In your example, x = 11. If you consider a = 10 you'll check if it contains 11 + 10 = 21. It does so you can the pair (21,10) is a valid solution. Conversely, when you consider a = 21, you obtain b = 32, which is not part of the set and therefore you have to discard that pair.

int checkDifferences(Set<Integer> numbers, int difference) {
    int occurrences = 0;
    for (Integer number : numbers) {
        if (numbers.contains(number + difference)) {
            occurrences++;
        }
    }
    return occurrences;
}

Answer 2

Initialize List

Your List<Integer> can be initialized as the following:

 List<Integer> a = Arrays.asList(10, 21, 34, 45, 56);

Actually, as you are dealing with a fixed-length size list, you can just use a regular array.

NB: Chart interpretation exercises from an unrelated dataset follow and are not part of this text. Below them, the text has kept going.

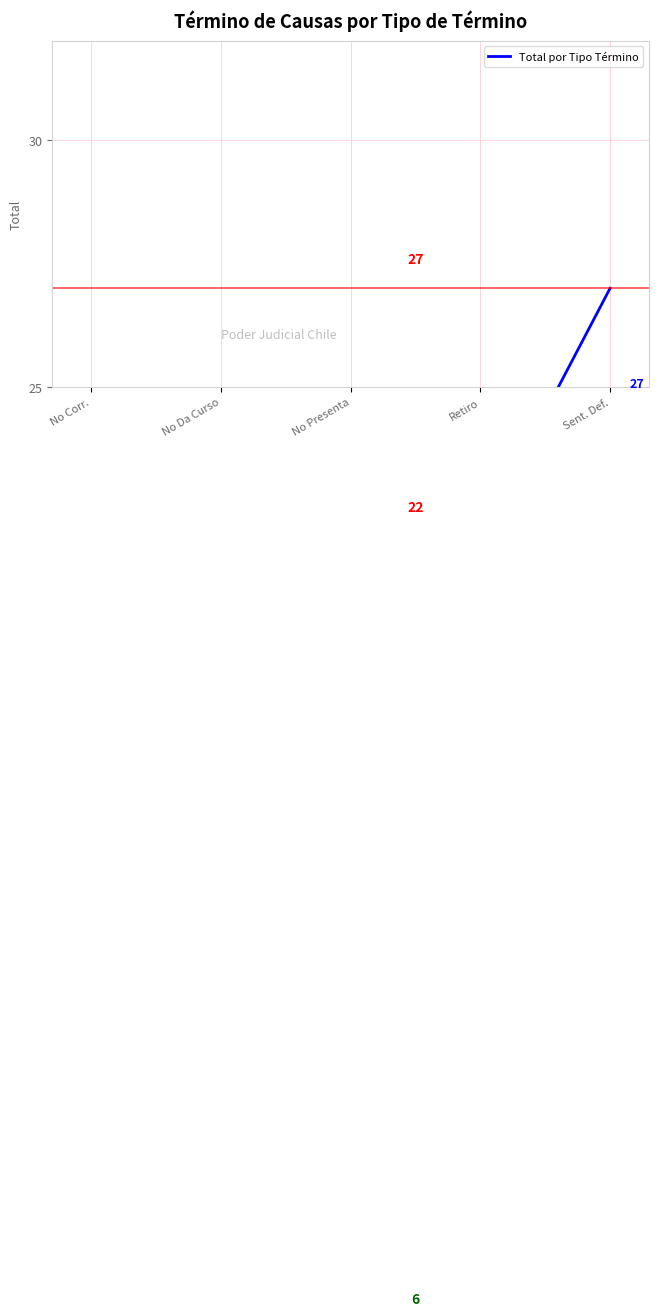

Does the chart display data point markers on the line(s)?

No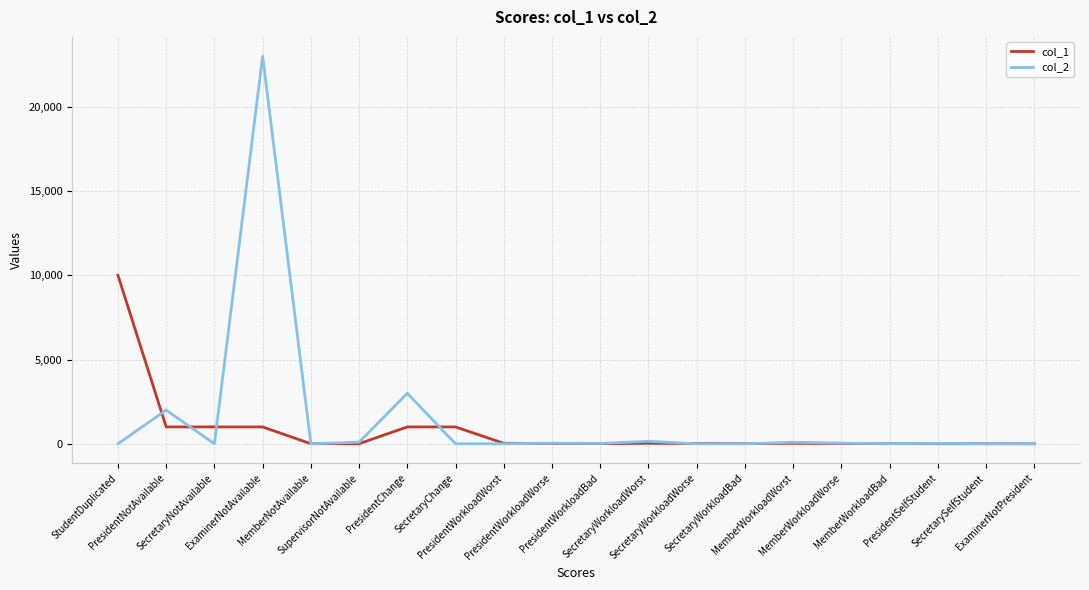

What is the difference between the maximum and minimum values in the col_1 series?

9999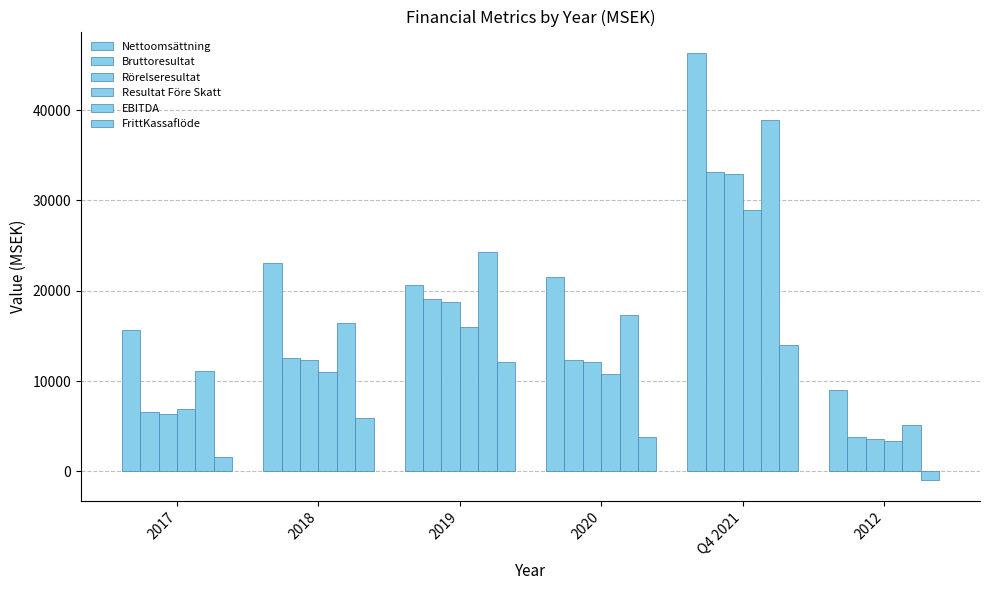

Does the chart contain any negative values?

Yes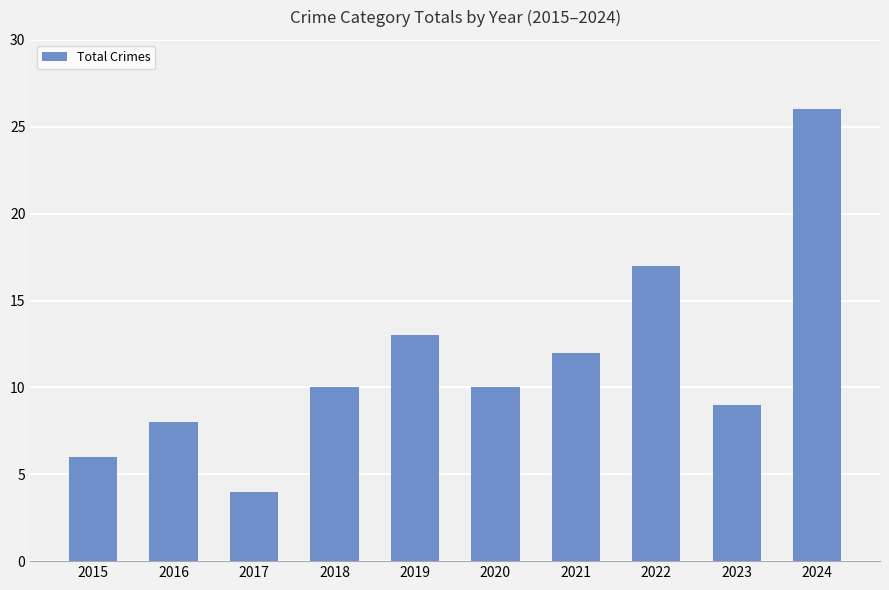

True or false: the data shows 8 at 2015.

False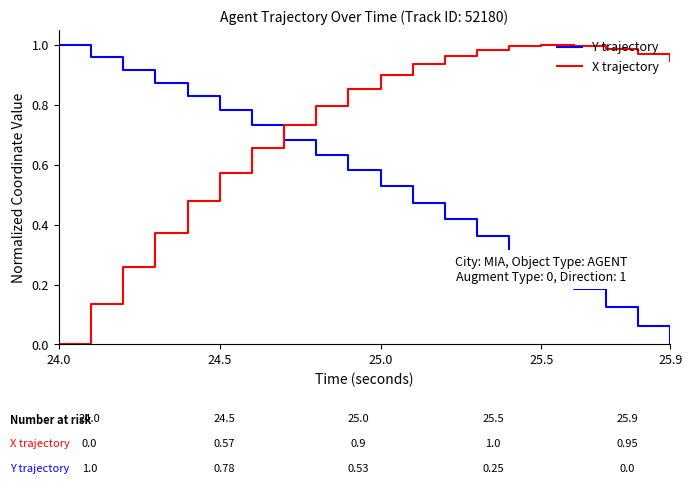

In X trajectory, how many points are higher than both neighbors (excluding endpoints)?

1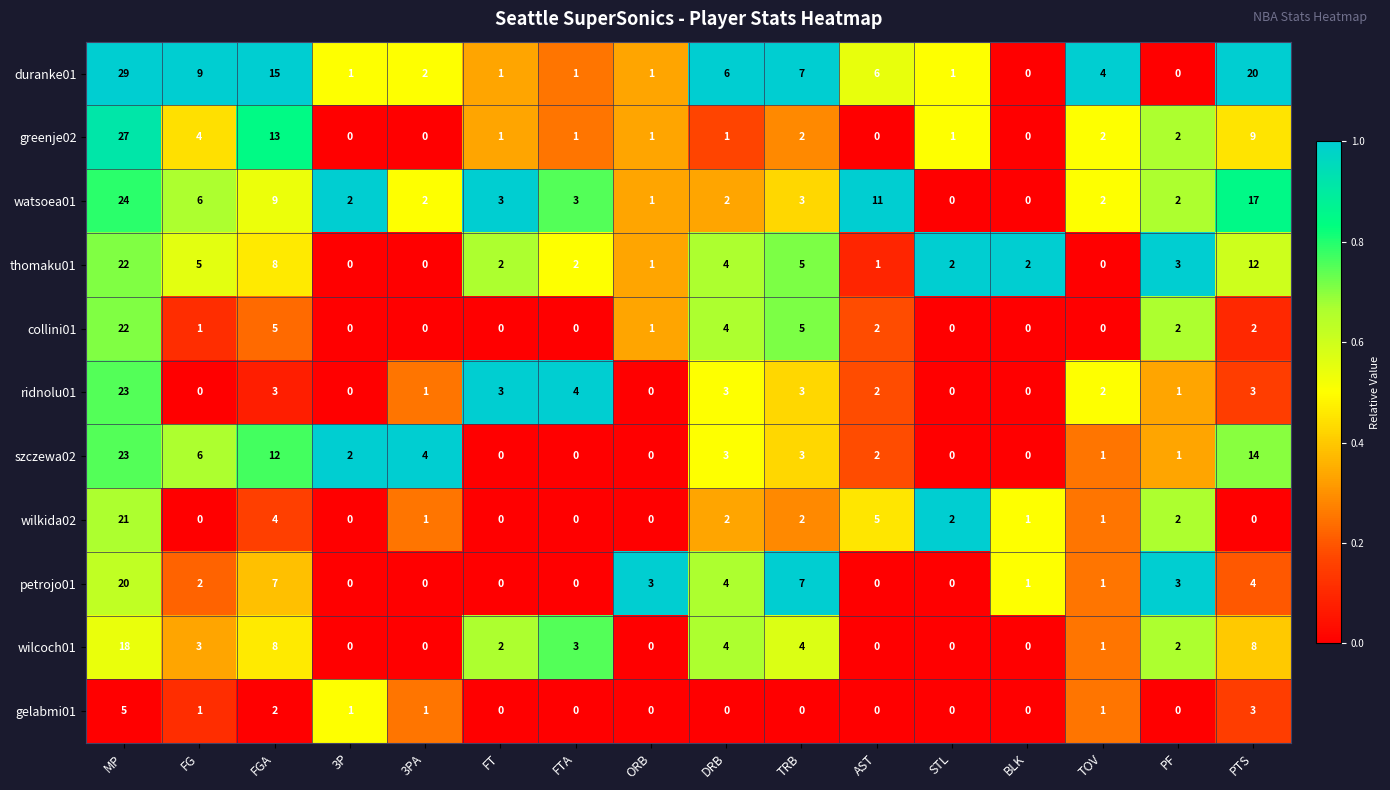

Which series has the largest total across all categories?

duranke01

 int[] a = new int[]{ 10, 21, 34, 45, 56 };

Spacing

I strongly recommend using more space in your for-loops:

   for (int i = 0; i < a.size(); i++) {
       for (int j = 0; j < a.size(); j++) {
           if (j != i) {

Isn't that more readable? At least it is to me.

Variable names

You are using way too many variable names with only one letter. I suggest renaming them like this:

• a --> numbers
• i --> firstNumber
• j --> secondNumber
• t --> difference

Answer 3

The int values will be autoboxed here:

List<Integer> a = new ArrayList<Integer>();
a.add(10);
a.add(21);
// ...

And then unboxed here in every iteration of the nested for for:

int t = a.get(i) - a.get(j);

To avoid that inefficiency it would be better to use a primitive array instead:

int[] a = { 10, 21, 34, 45, 56 };

Answer 4

If I were to improve on your original solution, I will use if ( j == i ) to eliminate one nested if and inline the arithmetic comparison together with incrementing counter as shown below:

private static void originalCheck( final List<Integer> list, final int difference ) {
    int counter = 0;
    for ( int i = 0 ; i < list.size() ; i++ ) {
        for ( int j = 0 ; j < list.size() ; j++ ) {
            if ( j == i ) {
                continue;
            }
            if ( list.get( i ) - list.get( j ) == difference && ++counter > 0 ) {
                System.err.println( String.format( "%d - %d = %d", list.get( i ), list.get( j ), difference ) );
            }
        }
    }
    System.err.println( counter );
}

If I have to implement an alternative solution, I will consider storing the numbers seen inside a Map so that I avoid traversing the full List twice. The inner for-loop will always start from the next index. The method to create the Map and the method to print the entries of the Map are shown below:

private static Map<Integer, Integer> checkDifference( final List<Integer> list, final int difference ) {
    final Map<Integer, Integer> result = new LinkedHashMap<>();
    for ( int i = 0 ; i < list.size() ; i++ ) {
        for ( int j = i + 1 ; j < list.size() ; j++ ) {
            final Integer first = list.get( i );
            final Integer second = list.get( j );
            final int diff = first - second;
            if ( Math.abs( diff ) == difference ) {
                result.put( diff > 0 ? first : second, diff > 0 ? second : first );
            }
        }
    }
    return result;
}

private static void printDifference( final Map<Integer, Integer> result ) {
    for ( final Entry<Integer, Integer> entry : result.entrySet() ) {
        final int difference = entry.getKey() - entry.getValue();
        System.err.println( String.format( "%d - %d = %d", entry.getKey(), entry.getValue(), difference ) );
    }
    System.err.println( result.size() );
}